- **TASK**: In the Oracle Parallel Server discussion, which init.ora parameter is recommended for manually assigning PCM locks to every file?

- **PROVIDED TEXT**:
From: <mark.powell_at_eds.com>
Date: Fri, 15 Jan 1999 15:10:09 GMT
Message-ID: <77nlo8$apq$1@nnrp1.dejanews.com>


Peter, It is possible that some applications may not work as well as others under an OPS environment, but I have yet to see one that was unacceptable. Still, I admit it is possible.

In article <369E9BF2.68C00671_at_us.oracle.com>,   Peter Sharman <psharman_at_us.oracle.com> wrote:
> Mark
>
> I'm afraid I have to disagree with your point that application development doesn't
> change because of OPS. Or at least say that before you get to the application
> development, you need to look at the TYPE of application to determine its
> suitability for OPS. Easily partitionable or read-only apps will be fine. Apps
> that share data across nodes may not be.
>
> Pete
>
> MarkP28665 wrote:
>
> > From: Richard Murphy >>
> > Any recomendations for parallel server application development? Looking for a
> > good reference for creating and porting applications to a parallel system. <<
> >
> > If you are talking about porting to the Oracle Paraller Server as opposed to
> > parallel query then I would suggest:
> >
> > Size each machine big enough to handle the entire application so that if one
> > machine fails the application will still function within acceptable limits,
> > though with noticablily slower reponse time.
> >
> > Make sure you have enough memory to handle the number of PCM locks that your
> > application will need.
> >
> > Do not allow round robin PCM lock assignment, but instead manually assign locks
> > to every file using the gc_files_to_locks init.ora parameter.
> >
> > Try to separate sub-sections of your application table into groups where all
> > updaters come from one machine.

Short-answer chart tasks
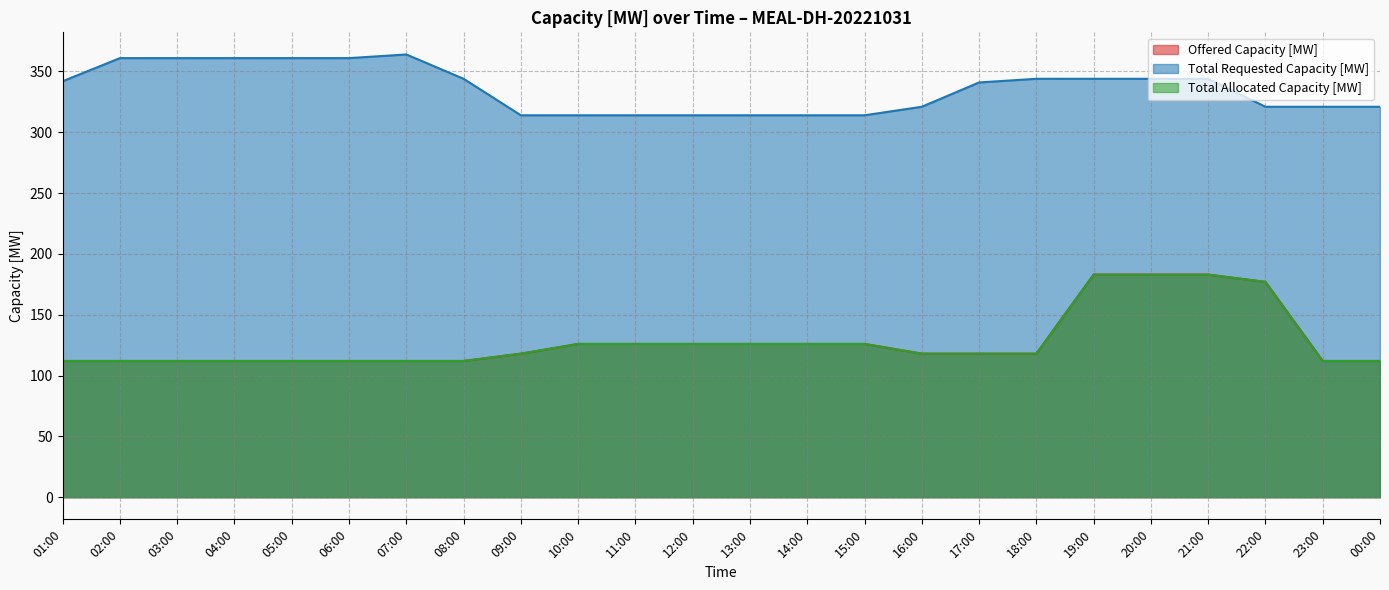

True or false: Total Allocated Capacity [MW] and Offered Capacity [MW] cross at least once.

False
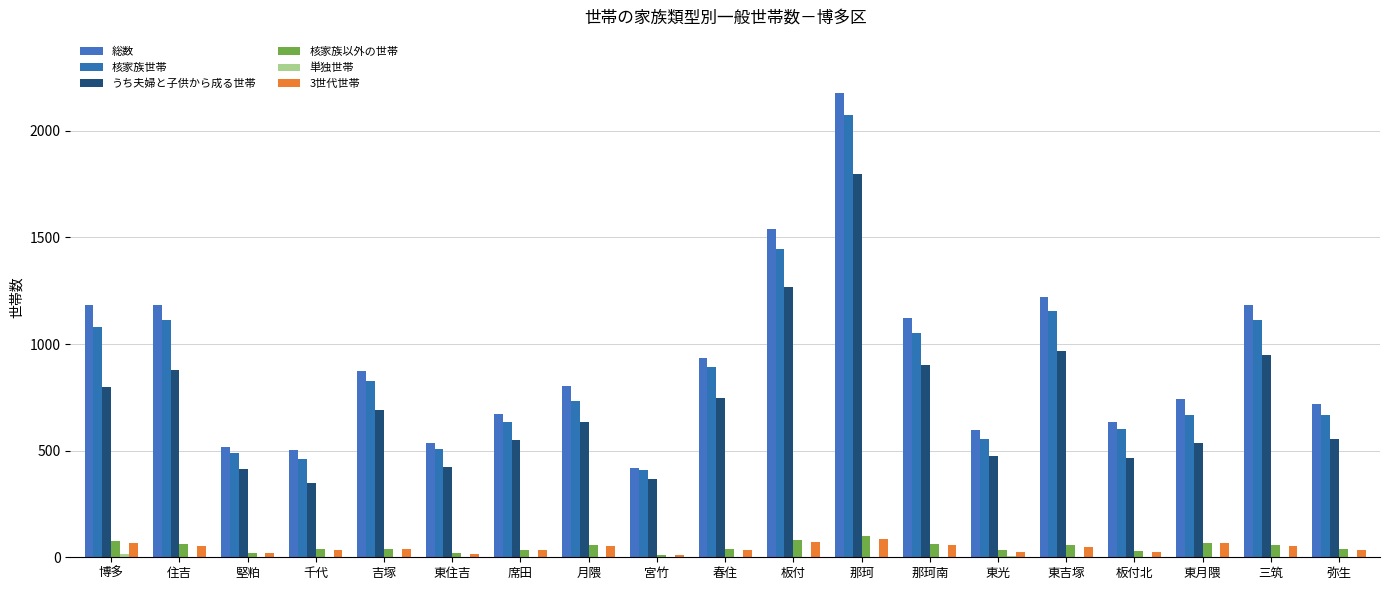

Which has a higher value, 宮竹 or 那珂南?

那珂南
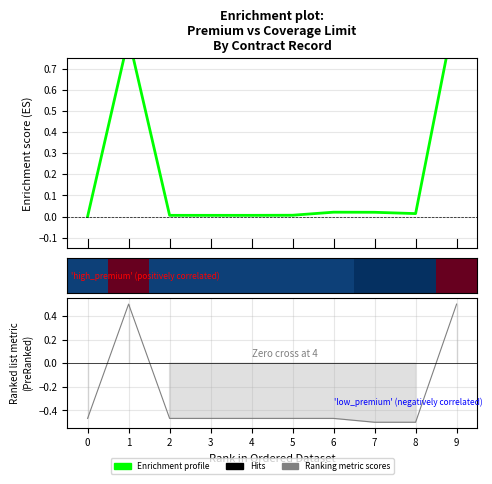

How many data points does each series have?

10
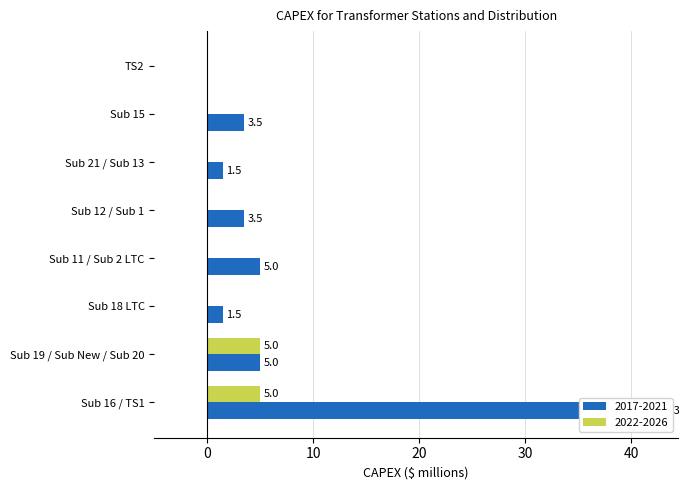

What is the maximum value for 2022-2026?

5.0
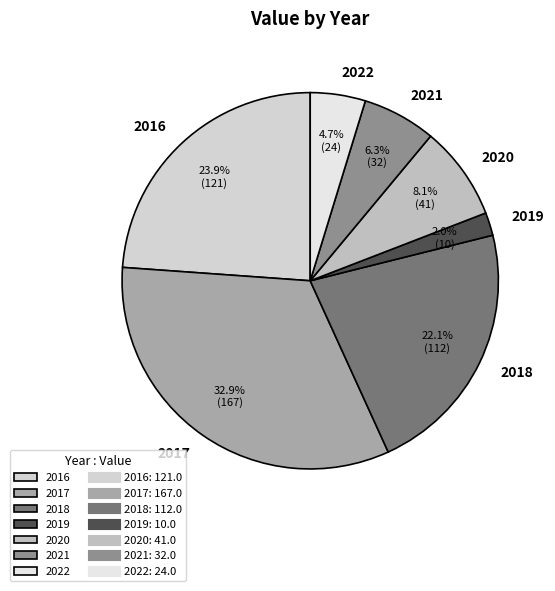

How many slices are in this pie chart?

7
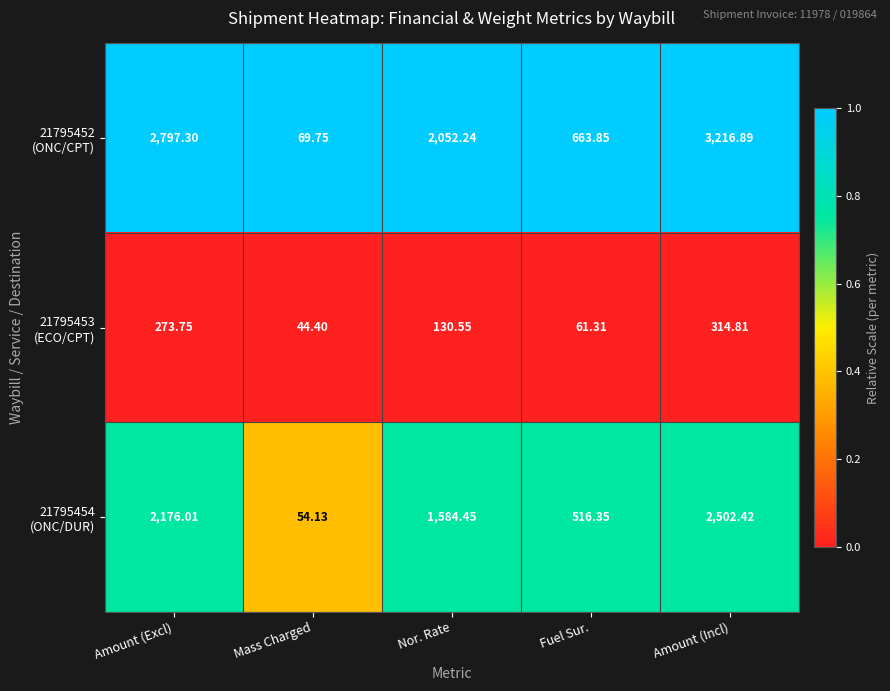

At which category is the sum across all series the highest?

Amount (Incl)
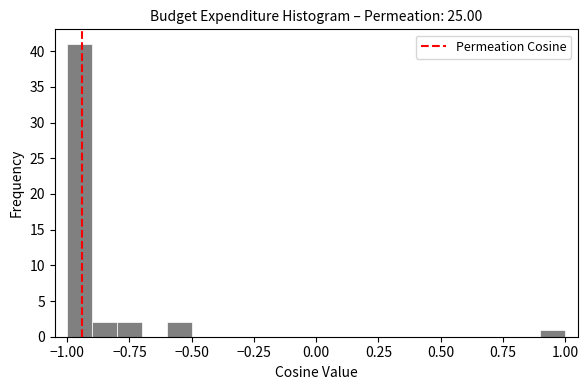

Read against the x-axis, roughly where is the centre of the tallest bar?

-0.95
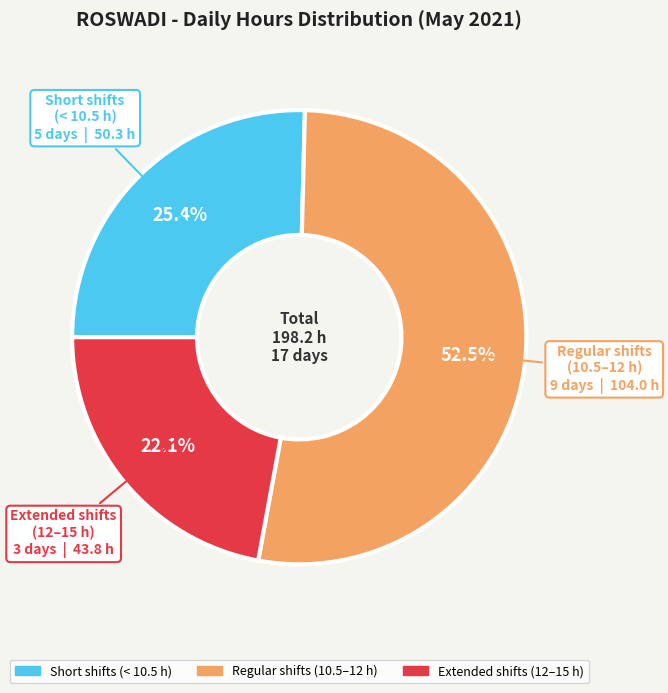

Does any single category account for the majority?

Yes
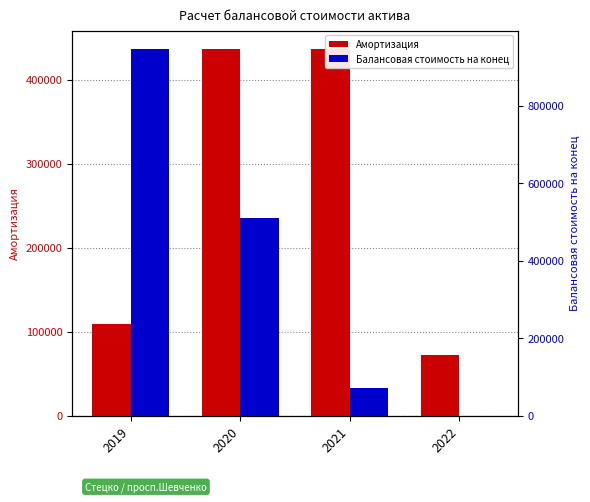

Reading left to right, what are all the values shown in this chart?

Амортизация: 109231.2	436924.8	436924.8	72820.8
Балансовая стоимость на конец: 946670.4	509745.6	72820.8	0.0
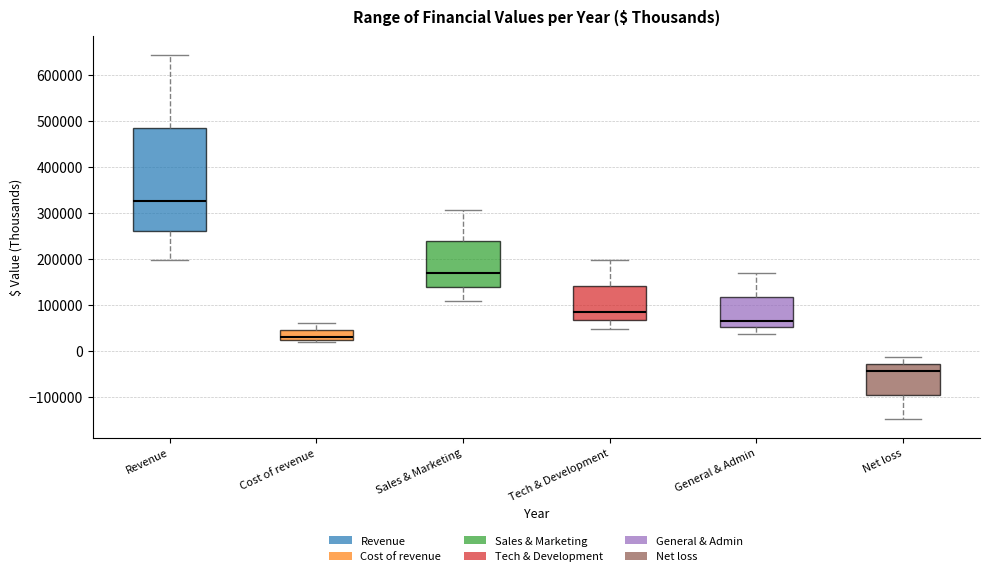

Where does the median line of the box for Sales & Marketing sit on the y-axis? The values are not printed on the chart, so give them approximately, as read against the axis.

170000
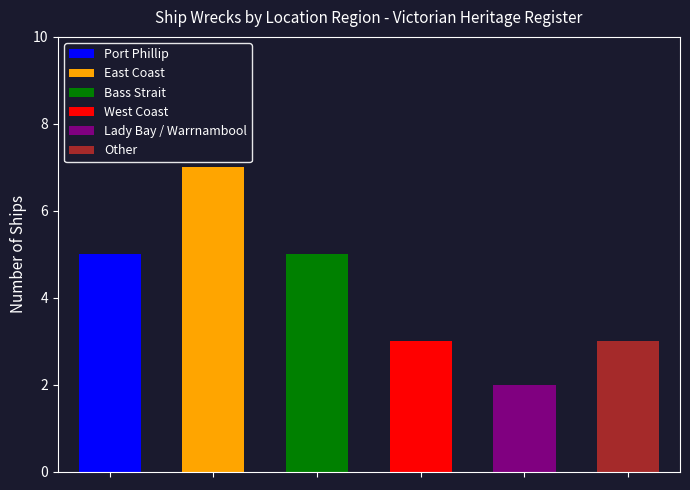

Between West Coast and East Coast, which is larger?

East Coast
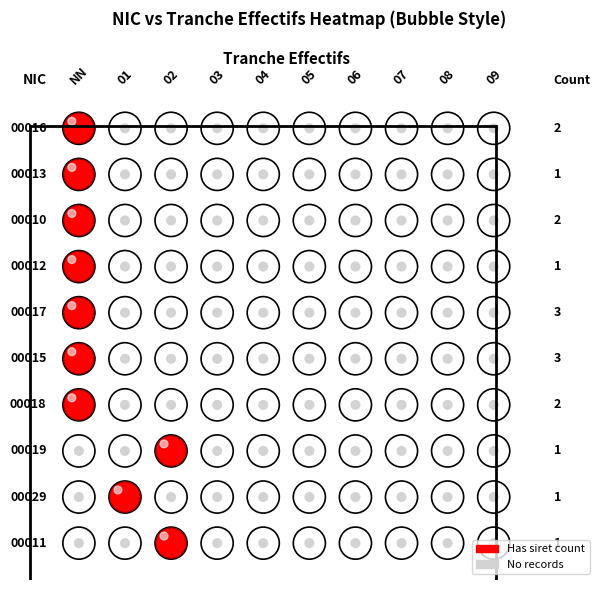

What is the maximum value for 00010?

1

- **SOLUTION BELOW**: gc_files_to_locks